Social Catchball Creates Strategic Advantage

by Jay Deragon on 10/05/2012

Unless you play catchball your strategy isn’t going anywhere.

In modern management practices there is a term and process called Catchball which originated from a planning process known as Hoshin Kanari. Catchball is defined as:

a communication process in which parties engage in a series of information exchanges about the means for achieving a particular objective. The purpose for the exchange is to build consensus around the best approach for achieving an objective. Catchball is based on the belief that the best approach will evolve from the back and forth exchange of information between the person who is responsible for achieving the objective and the persons who will be most influential in achieving it. The secondary benefit from using catchball is a higher degree of commitment to achieve the objective.

Most organizations develop strategies at the top but fail to engage from the bottom up.  Most of the strategic data required to define a competitive strategy lies within the last points of interactions between the customer, the marketplace and your employees.  Unless you have a process to catch that data for strategic insights your conclusions will likely be wrong.

Now think of the social web has nothing more than a huge medium that enables the “catchball” process to work with entire markets, customers, suppliers and employees.
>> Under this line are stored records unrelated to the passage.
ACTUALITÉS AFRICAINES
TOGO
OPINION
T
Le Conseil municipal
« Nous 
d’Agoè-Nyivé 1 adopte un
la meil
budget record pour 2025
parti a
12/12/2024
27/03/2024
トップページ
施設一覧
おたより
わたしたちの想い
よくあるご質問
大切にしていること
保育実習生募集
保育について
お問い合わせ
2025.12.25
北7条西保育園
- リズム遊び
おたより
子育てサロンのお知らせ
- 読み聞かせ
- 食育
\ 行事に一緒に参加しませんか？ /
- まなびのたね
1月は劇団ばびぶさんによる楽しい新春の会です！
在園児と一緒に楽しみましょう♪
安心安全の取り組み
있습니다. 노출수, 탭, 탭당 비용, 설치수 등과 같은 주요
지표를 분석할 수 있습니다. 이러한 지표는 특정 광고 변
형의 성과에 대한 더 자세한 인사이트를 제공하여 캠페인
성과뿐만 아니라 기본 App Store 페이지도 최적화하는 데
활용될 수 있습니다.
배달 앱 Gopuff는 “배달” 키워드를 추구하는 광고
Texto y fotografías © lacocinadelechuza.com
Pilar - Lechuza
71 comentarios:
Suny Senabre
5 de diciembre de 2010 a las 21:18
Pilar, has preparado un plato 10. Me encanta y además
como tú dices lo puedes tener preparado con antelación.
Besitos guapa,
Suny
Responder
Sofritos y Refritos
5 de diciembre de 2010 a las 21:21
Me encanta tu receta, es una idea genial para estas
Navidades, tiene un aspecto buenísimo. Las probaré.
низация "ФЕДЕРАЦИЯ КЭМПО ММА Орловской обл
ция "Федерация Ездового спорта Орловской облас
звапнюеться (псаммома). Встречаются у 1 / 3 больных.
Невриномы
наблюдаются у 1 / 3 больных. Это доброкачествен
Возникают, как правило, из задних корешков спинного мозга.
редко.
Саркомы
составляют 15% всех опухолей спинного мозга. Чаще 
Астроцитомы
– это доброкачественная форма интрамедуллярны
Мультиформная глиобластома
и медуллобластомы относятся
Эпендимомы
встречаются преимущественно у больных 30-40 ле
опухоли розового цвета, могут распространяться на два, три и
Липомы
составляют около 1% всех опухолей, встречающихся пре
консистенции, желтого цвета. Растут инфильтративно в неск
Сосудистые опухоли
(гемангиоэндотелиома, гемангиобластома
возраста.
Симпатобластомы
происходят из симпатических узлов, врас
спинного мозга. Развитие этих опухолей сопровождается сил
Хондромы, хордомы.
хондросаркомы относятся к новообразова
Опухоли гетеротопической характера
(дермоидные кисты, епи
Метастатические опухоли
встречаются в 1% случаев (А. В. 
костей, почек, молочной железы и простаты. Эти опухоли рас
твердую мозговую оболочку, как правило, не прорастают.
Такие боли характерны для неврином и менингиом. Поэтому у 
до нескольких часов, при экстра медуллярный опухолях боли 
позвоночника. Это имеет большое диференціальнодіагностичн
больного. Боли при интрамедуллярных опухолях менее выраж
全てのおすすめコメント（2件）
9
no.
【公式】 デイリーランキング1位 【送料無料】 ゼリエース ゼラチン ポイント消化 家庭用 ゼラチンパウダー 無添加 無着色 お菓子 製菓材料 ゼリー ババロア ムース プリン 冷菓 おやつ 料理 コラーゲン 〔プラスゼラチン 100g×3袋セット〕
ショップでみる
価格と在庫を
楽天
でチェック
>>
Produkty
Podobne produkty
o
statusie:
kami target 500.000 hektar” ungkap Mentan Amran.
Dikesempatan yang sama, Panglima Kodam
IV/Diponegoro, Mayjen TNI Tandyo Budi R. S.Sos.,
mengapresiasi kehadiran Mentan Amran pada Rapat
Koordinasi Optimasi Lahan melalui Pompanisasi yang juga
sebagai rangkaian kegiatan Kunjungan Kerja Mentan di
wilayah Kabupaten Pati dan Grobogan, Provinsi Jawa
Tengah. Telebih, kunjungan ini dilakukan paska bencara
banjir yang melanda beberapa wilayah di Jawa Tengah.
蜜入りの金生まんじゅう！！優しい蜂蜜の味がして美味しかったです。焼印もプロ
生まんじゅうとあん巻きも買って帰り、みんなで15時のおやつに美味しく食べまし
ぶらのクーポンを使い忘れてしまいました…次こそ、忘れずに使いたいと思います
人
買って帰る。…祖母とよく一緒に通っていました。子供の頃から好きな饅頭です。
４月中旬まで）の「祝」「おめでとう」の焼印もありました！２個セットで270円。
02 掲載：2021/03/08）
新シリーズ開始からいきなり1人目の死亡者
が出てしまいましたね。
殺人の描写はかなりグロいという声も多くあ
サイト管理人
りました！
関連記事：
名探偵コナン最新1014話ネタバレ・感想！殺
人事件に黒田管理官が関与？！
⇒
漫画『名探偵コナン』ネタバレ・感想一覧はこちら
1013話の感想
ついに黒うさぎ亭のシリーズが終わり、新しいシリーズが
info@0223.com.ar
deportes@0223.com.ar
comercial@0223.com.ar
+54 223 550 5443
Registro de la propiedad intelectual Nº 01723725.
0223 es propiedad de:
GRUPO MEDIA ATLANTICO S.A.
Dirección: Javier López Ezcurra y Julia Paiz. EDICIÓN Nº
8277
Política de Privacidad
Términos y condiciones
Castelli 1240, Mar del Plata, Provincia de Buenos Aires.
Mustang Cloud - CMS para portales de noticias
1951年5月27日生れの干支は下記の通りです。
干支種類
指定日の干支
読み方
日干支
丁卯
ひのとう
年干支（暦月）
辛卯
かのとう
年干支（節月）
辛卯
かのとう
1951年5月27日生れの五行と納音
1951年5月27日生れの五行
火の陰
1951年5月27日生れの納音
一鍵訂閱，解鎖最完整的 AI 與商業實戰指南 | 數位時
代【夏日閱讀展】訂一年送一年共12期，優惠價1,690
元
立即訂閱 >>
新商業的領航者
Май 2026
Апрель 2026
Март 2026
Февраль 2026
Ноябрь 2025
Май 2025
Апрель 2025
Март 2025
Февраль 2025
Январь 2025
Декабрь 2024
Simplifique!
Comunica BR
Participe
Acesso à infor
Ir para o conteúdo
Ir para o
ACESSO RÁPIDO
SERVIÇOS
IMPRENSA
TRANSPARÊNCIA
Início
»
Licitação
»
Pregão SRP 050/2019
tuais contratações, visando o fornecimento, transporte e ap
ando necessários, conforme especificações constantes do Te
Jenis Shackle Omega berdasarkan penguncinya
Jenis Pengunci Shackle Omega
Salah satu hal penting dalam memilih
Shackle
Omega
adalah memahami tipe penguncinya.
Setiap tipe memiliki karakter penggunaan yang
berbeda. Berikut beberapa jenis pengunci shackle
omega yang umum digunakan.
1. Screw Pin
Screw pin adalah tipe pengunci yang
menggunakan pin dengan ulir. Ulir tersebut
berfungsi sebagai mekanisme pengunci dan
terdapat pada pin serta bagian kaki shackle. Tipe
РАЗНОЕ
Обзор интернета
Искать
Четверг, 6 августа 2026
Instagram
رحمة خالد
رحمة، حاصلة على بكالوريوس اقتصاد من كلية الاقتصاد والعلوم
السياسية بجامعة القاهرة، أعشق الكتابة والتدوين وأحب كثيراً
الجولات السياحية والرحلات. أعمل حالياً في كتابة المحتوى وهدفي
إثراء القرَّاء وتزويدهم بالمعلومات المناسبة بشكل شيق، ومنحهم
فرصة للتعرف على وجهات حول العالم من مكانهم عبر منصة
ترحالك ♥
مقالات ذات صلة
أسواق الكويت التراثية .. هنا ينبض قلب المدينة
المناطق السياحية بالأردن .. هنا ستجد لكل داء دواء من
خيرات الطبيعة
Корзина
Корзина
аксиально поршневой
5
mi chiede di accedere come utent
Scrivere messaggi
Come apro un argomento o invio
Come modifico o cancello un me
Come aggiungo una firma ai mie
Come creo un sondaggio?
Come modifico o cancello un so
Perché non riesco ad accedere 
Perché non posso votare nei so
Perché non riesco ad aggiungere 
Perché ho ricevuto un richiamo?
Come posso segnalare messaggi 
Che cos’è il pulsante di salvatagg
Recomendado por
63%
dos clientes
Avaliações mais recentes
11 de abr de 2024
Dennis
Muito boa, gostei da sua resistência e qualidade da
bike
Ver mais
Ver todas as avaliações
If your organization were to take advantage of the medium they would learn more from the process in a few hours then most learn in years.

The benefits to applying a “catchball mentality” is that by engaging communities leaders and influencer’s in the process of strategizing “social initiatives”, you begin to develop a learning organization and your brand benefits from the ideas and opinions of the community of influencers. Organizational learning allows a company to adapt to market changes and trends and grow in the process. And, in some cases, help reduce the risk of negative spin. Without the ability to learn and to be social as an organization lends itself to being criticized by the very communities of people it intends to serve.